CODEWITHSUNDEEP
javahttpservletshttp-headershttprequest
kumar
kumar

Reputation: 595

How to get host name with port from a http or https request

I have two applications deployed in a JBoss container (same unix box). If I receive a request from app1, I need to send a corresponding request for app2.

An Example: If app1 requests: http://example.com/context?param1=123, then I need to extract http://example.com/, so that I can send the request for the second app.

I tried using

  HttpServletRequest.getServerName() & 
  HttpServletRequest.getServerPort() & \
  HttpServletRequest.getHeader("host")

but how can I destinguish between http or https?

Upvotes: 49

Views: 182363

Answers (7)

David Levesque
David Levesque

Reputation: 22441

You can use HttpServletRequest.getScheme() to retrieve either "http" or "https".

Using it along with HttpServletRequest.getServerName() should be enough to rebuild the portion of the URL you need.

You don't need to explicitly put the port in the URL if you're using the standard ones (80 for http and 443 for https).

Edit: If your servlet container is behind a reverse proxy or load balancer that terminates the SSL, it's a bit trickier because the requests are forwarded to the servlet container as plain http. You have a few options:

  1. Use HttpServletRequest.getHeader("x-forwarded-proto") instead; this only works if your load balancer sets the header correctly (Apache should afaik).

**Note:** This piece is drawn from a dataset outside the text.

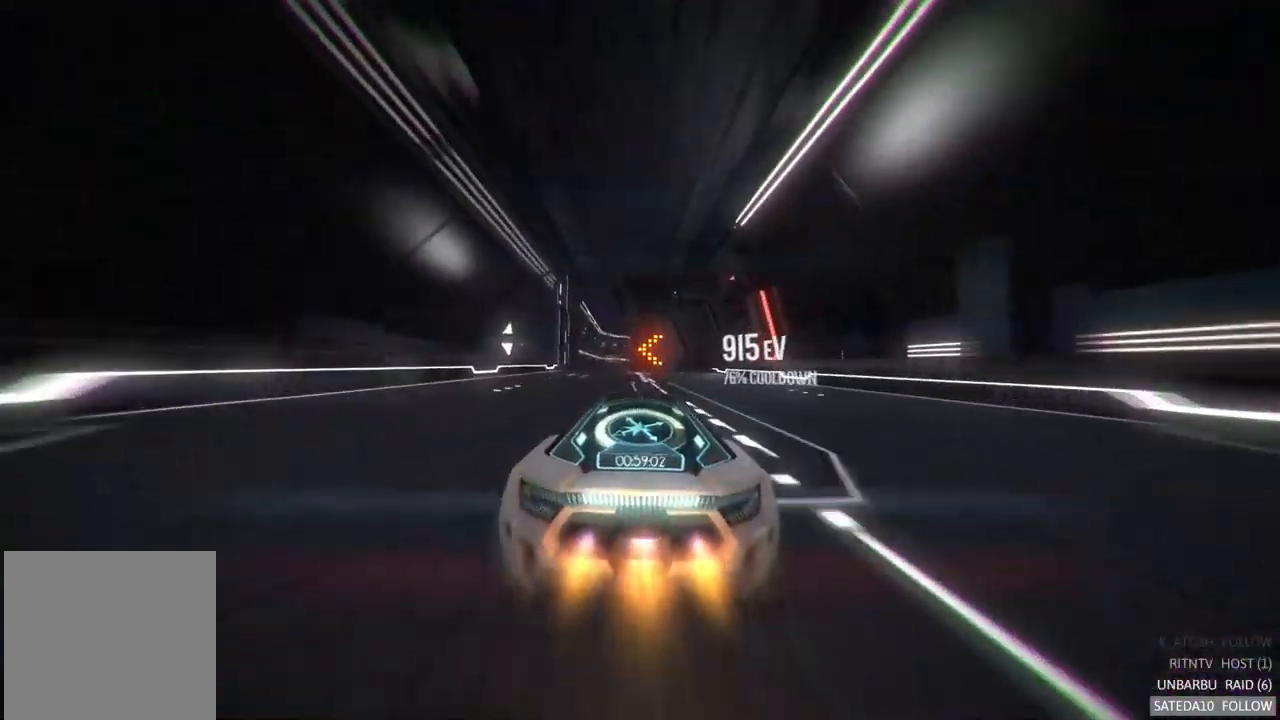
Gameplay with a controller (Xbox layout); each line is a JSON object with the inputs held at the frame after it. "events" lists button and stick changes between this image and that frame as [ms after this image, input, new state], when the widget could be followed in between. Not read: A L3 R3.
{"buttons": ["X"], "left_stick": "left", "right_stick": "center", "events": [[250, "left_stick", "left"]]}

  2. Configure a RemoteIpValve in JBoss/Tomcat that will make getScheme() work as expected. Again, this will only work if the load balancer sets the correct headers.

  3. If the above don't work, you could configure two different connectors in Tomcat/JBoss, one for http and one for https, as described in this article.

Upvotes: 71

michal.jakubeczy
michal.jakubeczy

Reputation: 9469

Seems like you need to strip the URL from the URL, so you can do it in a following way:

request.getRequestURL().toString().replace(request.getRequestURI(), "")

Upvotes: 6

jtahlborn
jtahlborn

Reputation: 53684

You can use HttpServletRequest.getRequestURL and HttpServletRequest.getRequestURI.

StringBuffer url = request.getRequestURL();
String uri = request.getRequestURI();
int idx = (((uri != null) && (uri.length() > 0)) ? url.indexOf(uri) : url.length());
String host = url.substring(0, idx); //base url
idx = host.indexOf("://");
if(idx > 0) {
  host = host.substring(idx); //remove scheme if present
}

Upvotes: 23

CAMD_3441
CAMD_3441

Reputation: 3154

I'm late to the party, but I had this same issue working with Java 8.

This is what worked for me, on the HttpServletRequest request object.

request.getHeader("origin");

and 

request.getHeader("referer");

How I came to that conclusion:

I have a java app running on http://localhost:3000 making a Http Post to another java app I have running on http://localhost:8080.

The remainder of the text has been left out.